Avec quelque honte, je dus lui avouer que je ne connaissais pas d’autre langue que celle que nous parlions, et encore assez mal.

Avant que je ne la quitte, nous bavardâmes pendant plus d’une veille de sentinelle. Sa famille et elle occupaient les lieux depuis toujours. Ils avaient au début attendu de pouvoir quitter Teur avec l’Autarque qui régnait alors, puis avaient fini par simplement attendre, car il n’y avait d’autre issue pour eux que d’attendre. Ils avaient donné un grand nombre de gouverneurs à la Citadelle, mais le dernier était mort il y a plusieurs générations de cela ; ils étaient peu à peu devenus pauvres, et les tours qui leur appartenaient tombaient en ruine. Valéria n’avait jamais dépassé les étages inférieurs.

« Certaines des tours sont d’une construction plus solide que les autres, dis-je. La tour des Sorcières, à l’intérieur, est également abîmée.

— Cet endroit existe-t-il vraiment ? Ma nourrice m’en a parlé quand j’étais enfant – pour me faire peur –, mais je croyais qu’il ne s’agissait que d’un conte. Elle racontait aussi qu’il y avait une tour des Tortures, où tous ceux qui entraient mouraient dans les affres de l’angoisse. »

Je lui répondis que dans ce dernier cas, ce n’était en effet qu’une fable.

« La grande époque de ces tours a d’ailleurs quelque chose de fabuleux pour moi, dit-elle. À l’heure actuelle, plus personne de mon sang ne va porter la guerre chez les ennemis de la Communauté, ou ne nous sert d’otage au Puits des Orchidées.

— Peut-être que l’une de vos sœurs sera bientôt requise », répliquai-je, car, pour quelque obscure raison, je me refusais d’imaginer qu’elle-même serait prise.

« Je suis la seule fille de toute la famille… et même le seul enfant ! »
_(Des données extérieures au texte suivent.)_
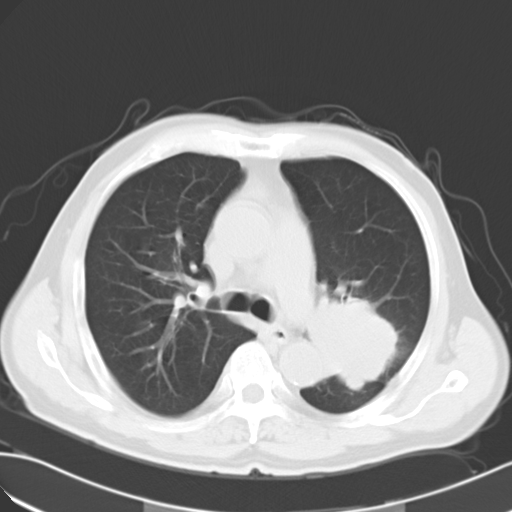
Chest CT, one axial slice; slice 18 of 28 in the series (ordered by position); reconstruction kernel B40f; 120 kVp; lung window (W 1500 / L -600 HU); 10 mm slice thickness; 512 × 512 image matrix, field of view 353 × 353 mm. Patient: male, 63 years. Case-level facts recorded for this patient, not image findings: clinical TNM (as recorded): T3 N3 M1a; histopathological grade: G3.
Structures marked on this image (bounding box drawn by a radiologist):
- lung tumour (recorded histology: large cell carcinoma): bounding box <304,292,407,409> (left, top, right, bottom; pixels)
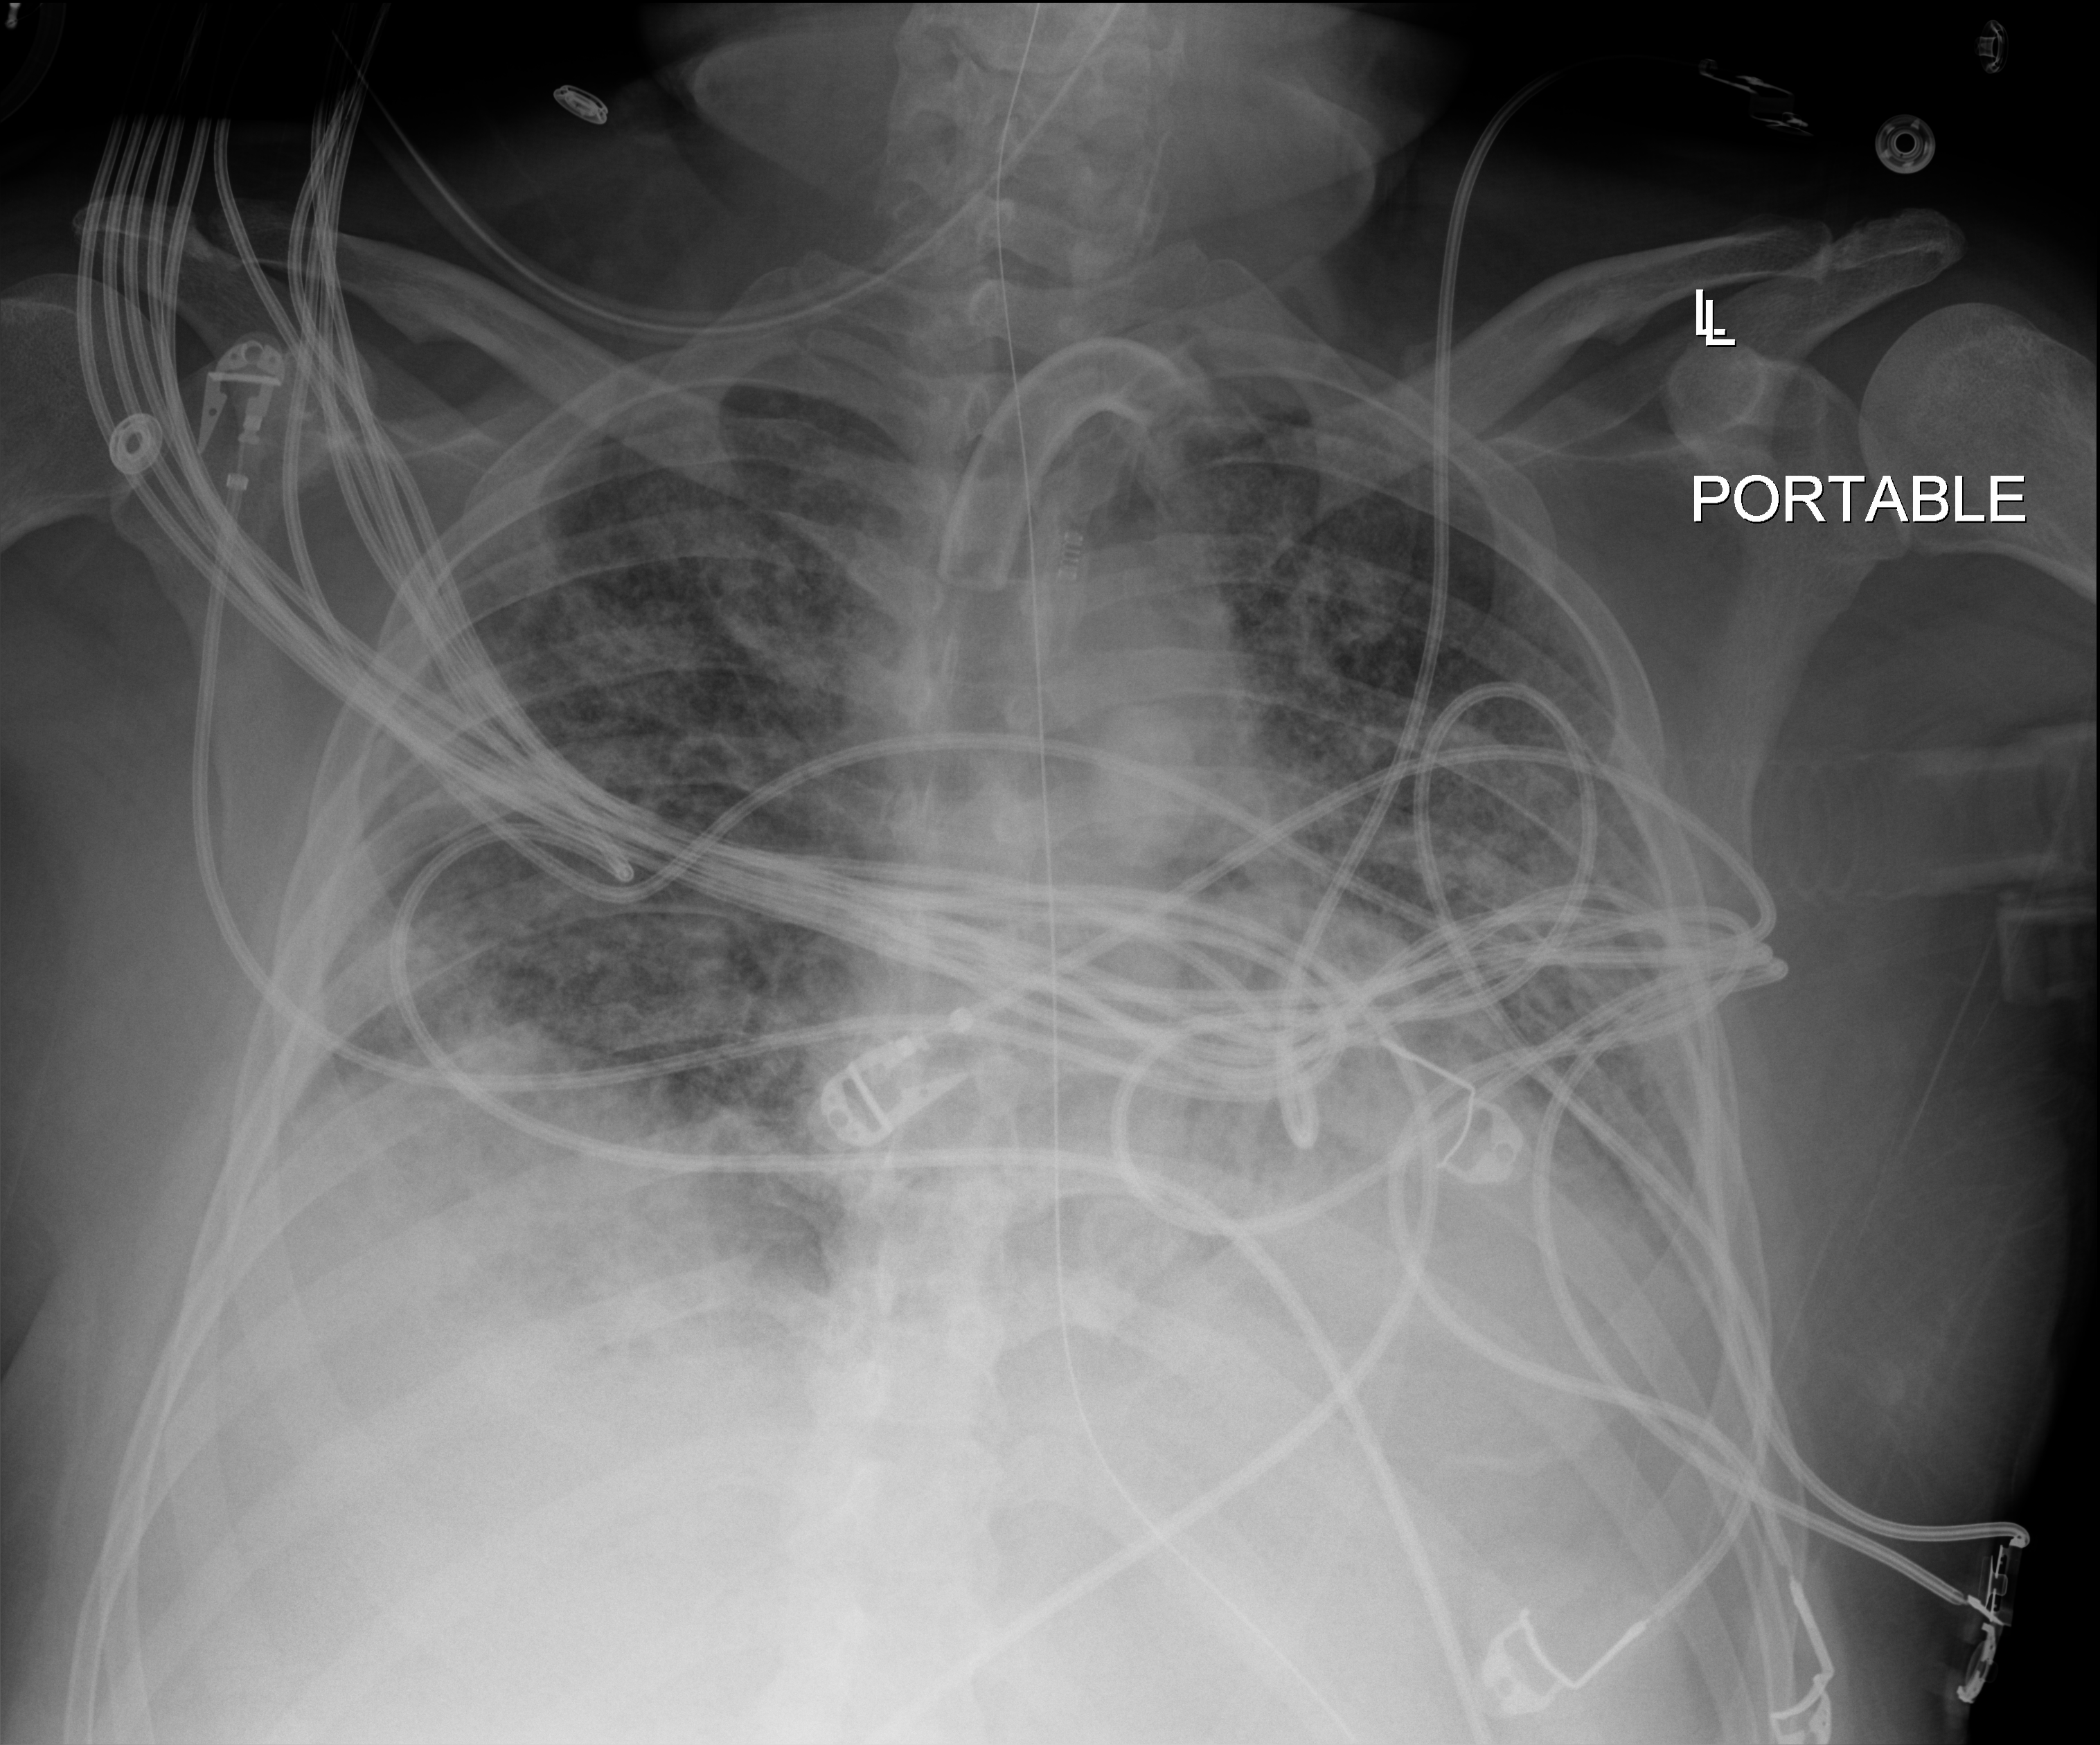
Portable chest radiograph, anteroposterior (AP) projection. Patient hospitalised with COVID-19; male, aged 18–59 years.
Hospital-stay facts (about this admission, not read from this image; timing relative to this image not recorded): admitted to intensive care during this hospital stay: yes.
Une servante âgée nous apporta du thé et des gâteaux, petits et durs. Ce n’était pas du thé véritable, mais ce maté venu du nord, que nous donnons parfois à nos détenus parce qu’il est très bon marché.

Valéria sourit. « Vous avez retrouvé quelque réconfort ici, voyez-vous. Vous êtes inquiet pour votre pauvre chien, à cause de son infirmité. Mais lui aussi, peut-être, a trouvé l’hospitalité. Vous l’aimez ; quelqu’un d’autre peut donc l’aimer. Vous l’aimez ; vous pouvez donc en aimer un autre. »

J’acquiesçai, tout en pensant au fond de moi-même que je n’aurais jamais d’autre chien, ce qui se révéla exact.


Une autre semaine s’écoula encore avant que je ne visse à nouveau Triskèle. Je portais ce jour-là le courrier à la barbacane, et soudain il fut là, sautant autour de moi. Il avait appris à courir avec une patte en moins, un peu comme un acrobate qui se tient en équilibre sur une boule dorée.

Après cela, je le vis environ une ou deux fois par mois tant qu’il y eut de la neige. Je n’appris jamais qui l’avait trouvé, qui le nourrissait et prenait soin de lui ; mais j’aime à penser qu’il s’agit de quelqu’un qui, à l’arrivée du printemps, l’a emmené avec lui, peut-être vers le nord, où se trouvent les villages de toile dans les vallées campagnardes qui séparent les montagnes.